First, I like to think I admit when I'm wrong. When Oracle bought Sun Microsystsms, I wrote what it could mean for OpenOffice.org (OOo) in 2009:

OpenOffice.org is a real wildcard. One could potentially see Oracle leverage OOo against Microsoft, or perhaps they could pull a Novell and instead fork it into an independent stream and an Oracle branded product that could use groupware Oracle develops. The possibilities are extremely intriguing.

Obviously I misjudged Larry Ellison's priorities. It's pretty clear now Oracle only really bought Sun for Java and Solaris. As I said on my post about Singapore's president, unsurprising though disappointing that they let OOo stall.

Fork in the eye

The news of OOo donation wouldn't necessarily be interesting in and of itself, but last year many (possibly most) of the OOo team left Oracle after feeling unease in the direction and future of the project under new management, and formed the Document Foundation to develop their own fork in the form of LibreOffice (LO).

LO has come a long way in these intervening months. The core applications have received cosmetic tweaks, and under the covers performance has been drastically improved. I speak from experience, my ThinkPad X40 could barely load the later versions of OOo, but LO not only runs but runs surprisingly fast. They deserve a huge amount of credit for this.

Well it seems Ellison or the powers-that-be at Oracle called their bluff. Taking to hear their concerns about freedom, not only have they released OOo from their corporate control, but have gone one step further and released it to the Apache Foundation who's licence is more permissive than the GPL LO adopted.

Copyright, Copyleft, Copycentre

It's hard to see how this will pan out.
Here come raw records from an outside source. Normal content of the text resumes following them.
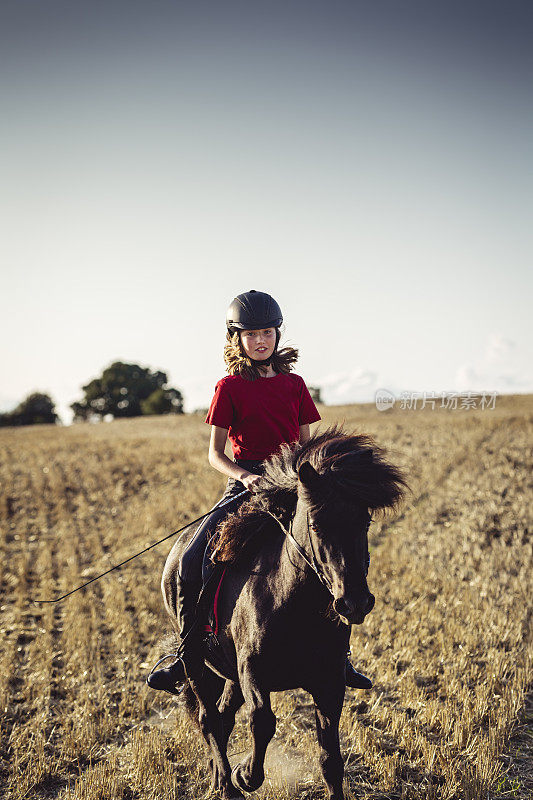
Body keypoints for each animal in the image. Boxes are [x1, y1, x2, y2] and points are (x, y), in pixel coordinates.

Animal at [159, 422, 408, 796]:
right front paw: (245, 775)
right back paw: (228, 785)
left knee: (223, 715)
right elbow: (263, 721)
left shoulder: (330, 681)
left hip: (229, 674)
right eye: (317, 526)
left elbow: (331, 760)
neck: (292, 605)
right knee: (209, 719)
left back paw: (219, 779)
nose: (355, 603)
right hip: (197, 665)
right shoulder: (253, 672)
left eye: (364, 523)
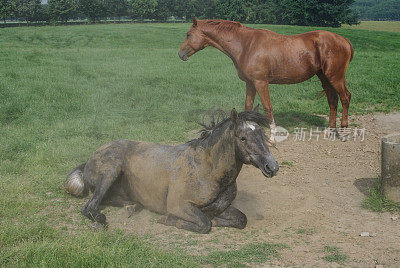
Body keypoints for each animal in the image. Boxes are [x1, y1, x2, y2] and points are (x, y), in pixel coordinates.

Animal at [65, 108, 278, 233]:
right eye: (243, 138)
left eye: (262, 134)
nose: (272, 166)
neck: (207, 170)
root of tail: (89, 160)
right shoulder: (179, 206)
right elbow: (205, 224)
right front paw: (168, 220)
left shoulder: (221, 207)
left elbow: (241, 219)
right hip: (111, 171)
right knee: (91, 206)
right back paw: (102, 219)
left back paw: (132, 207)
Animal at [180, 18, 354, 141]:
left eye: (188, 34)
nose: (180, 54)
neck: (246, 45)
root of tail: (344, 40)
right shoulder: (250, 83)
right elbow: (248, 106)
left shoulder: (261, 82)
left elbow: (267, 107)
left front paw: (272, 135)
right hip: (325, 78)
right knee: (333, 101)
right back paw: (329, 131)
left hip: (335, 78)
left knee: (345, 97)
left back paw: (344, 131)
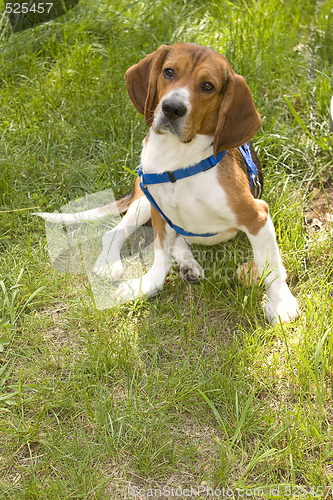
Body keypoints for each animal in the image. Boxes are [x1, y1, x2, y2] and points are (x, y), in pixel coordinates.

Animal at [37, 43, 300, 324]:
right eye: (169, 72)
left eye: (208, 86)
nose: (172, 108)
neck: (178, 162)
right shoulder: (158, 211)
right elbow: (159, 255)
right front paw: (147, 285)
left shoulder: (257, 215)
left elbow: (270, 267)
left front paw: (281, 303)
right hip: (143, 201)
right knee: (115, 232)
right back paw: (112, 262)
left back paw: (187, 264)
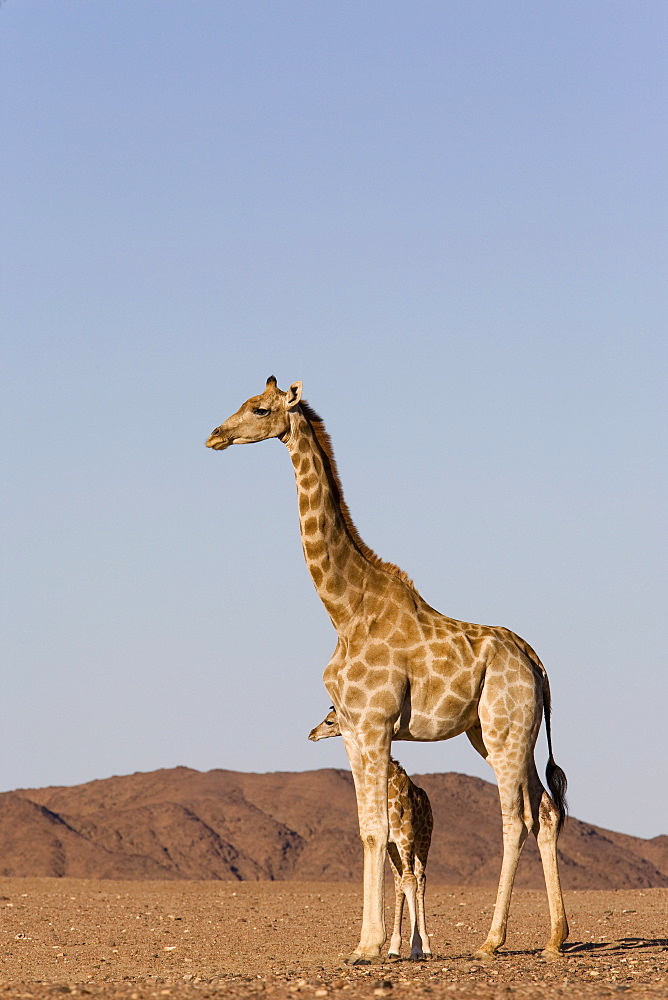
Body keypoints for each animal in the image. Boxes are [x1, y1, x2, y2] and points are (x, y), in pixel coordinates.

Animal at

While LO has most of the talent and has replaced OOo in bleeding edge distributions such as Fedora and Arch, I'd wager an overpriced licence for Microsoft Office that most large installation bases with more conservative CTOs are still on OOo.

Ultimately what it'll come down to is how well New OOo is maintained, and whether they'll be able to capture back some of that lost mindshare. LO are already organising conferences, and have removed most of the OOo branding from their apps. Wait, I'd better say applications or Apple will sue me ;).

I know I'll be sticking with LO for now; I philosophically prefer the Apache, BSD and MIT licences to the GPL, but they have the better product and some real momentum that has been lacking in this otherwise stagnant and uninteresting field of software.

Footnotes

  • I use LO because it still offers the best compatibility with Microsoft Office files I have to use daily, and that includes KOffice, Google Docs and iWork.
  • If you find the names LibreOffice and iPad funny at the same time, you’re an immature Australian or Kiwi. Heh, LibreOffice.